335 The new way is -device DEVNAME. For PCI devices, you can add
336 bus=PCI-BUS,addr=DEVFN to control the PCI device address, as usual.
337
338 === Host Device Assignment ===
339
340 QEMU supports assigning host PCI devices (qemu-kvm only at this time)
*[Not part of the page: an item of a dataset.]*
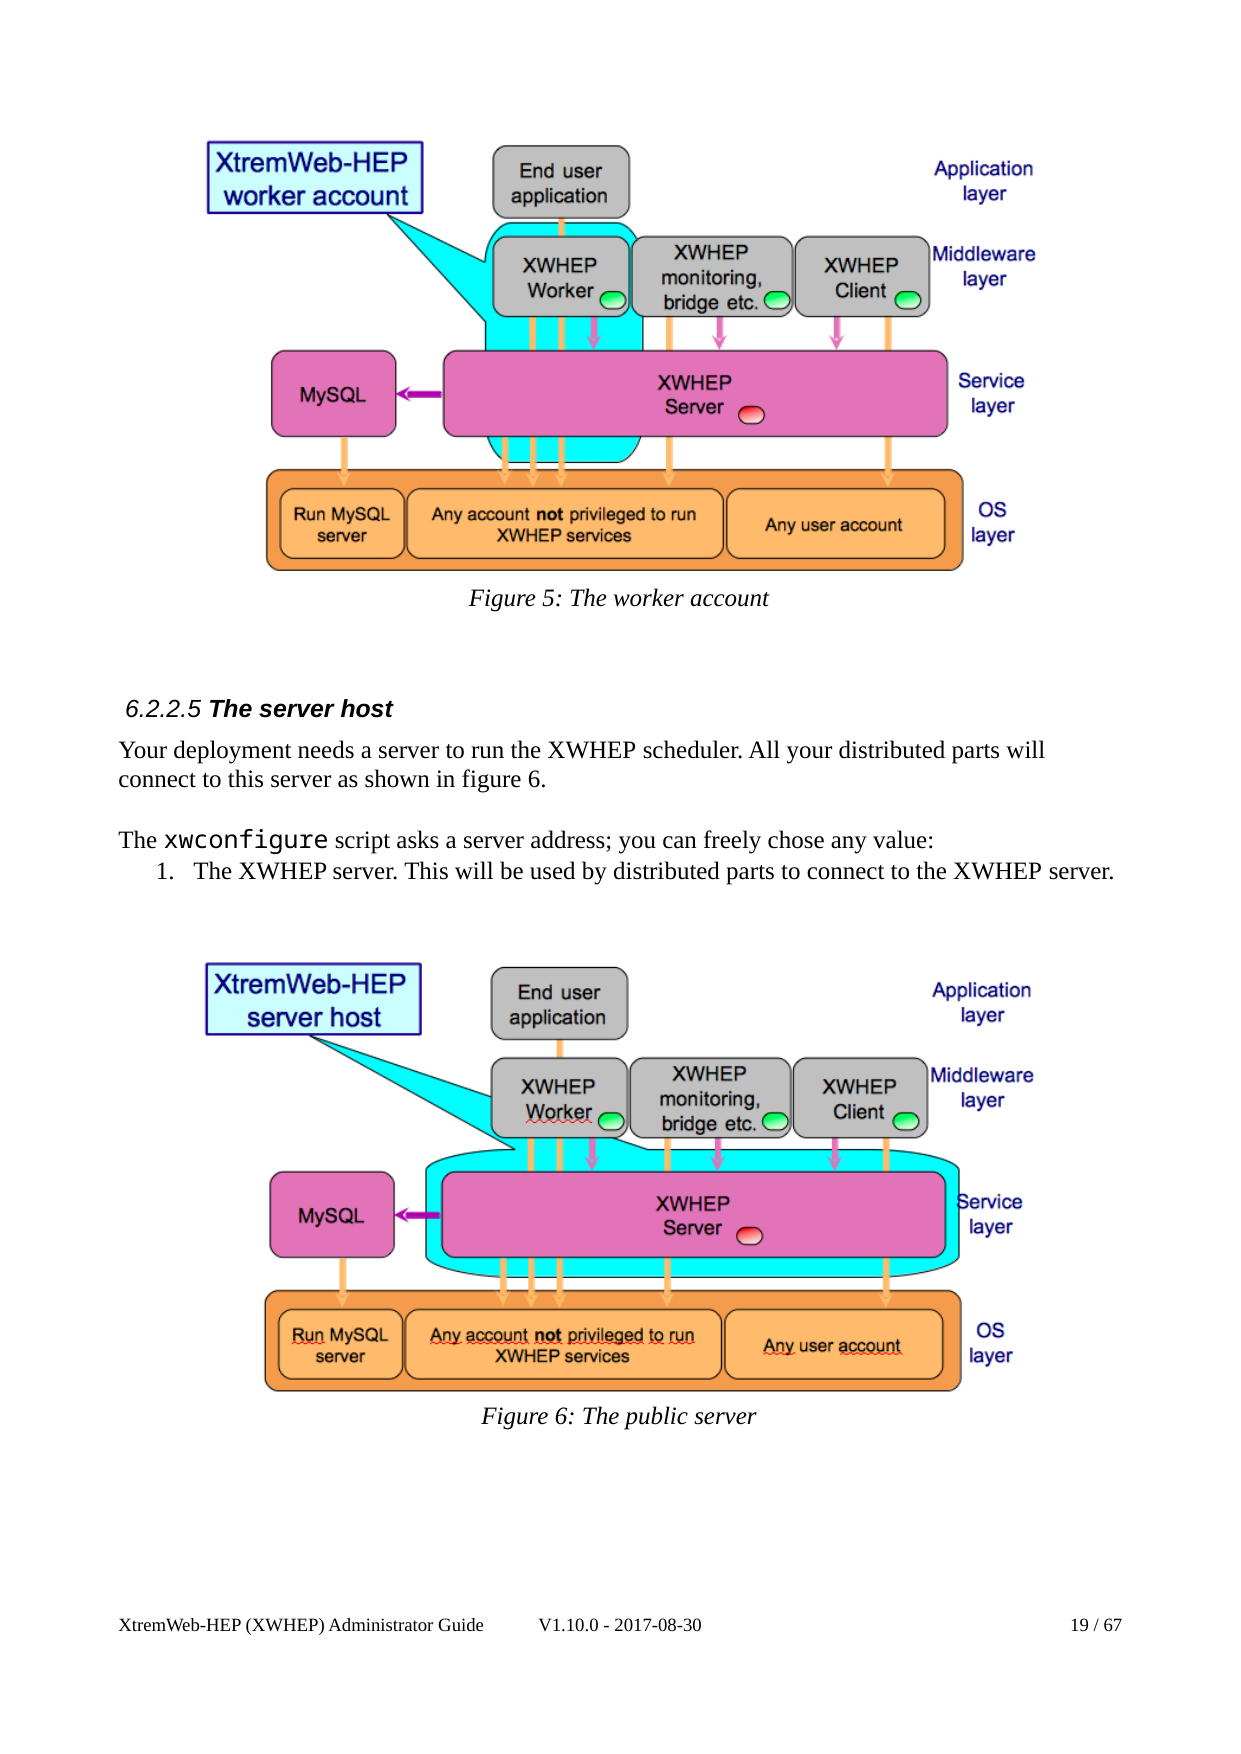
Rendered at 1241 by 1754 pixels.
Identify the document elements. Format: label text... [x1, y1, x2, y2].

341 and host USB devices. PCI devices can only be assigned with -device:
342
343 -device vfio-pci,host=ADDR,id=ID
344
345 To assign a host USB device use:
346
347 -device usb-host,hostbus=BUS,hostaddr=ADDR,vendorid=VID,productid=PRID
348
349 Omitted options match anything.
350
351 === Default Devices ===
352
353 QEMU creates a number of devices by default, depending on the machine
354 type.
355
356 -device DEVNAME... and global DEVNAME... suppress default devices for
357 some DEVNAMEs:
358
359 default device suppressing DEVNAMEs
360 CD-ROM ide-cd, ide-drive, ide-hd, scsi-cd, scsi-hd
361 floppy floppy, isa-fdc
362 parallel isa-parallel
363 serial isa-serial
364 VGA VGA, cirrus-vga, isa-vga, isa-cirrus-vga,
365 vmware-svga, qxl-vga, virtio-vga, ati-vga,
366 vhost-user-vga
367
368 The default NIC is connected to a default part created along with it.
369 It is *not* suppressed by configuring a NIC with -device (you may call
370 that a bug). -net and -netdev suppress the default NIC.
371
372 -nodefaults suppresses all the default devices mentioned above, plus a
373 few other things such as default SD-Card drive and default monitor.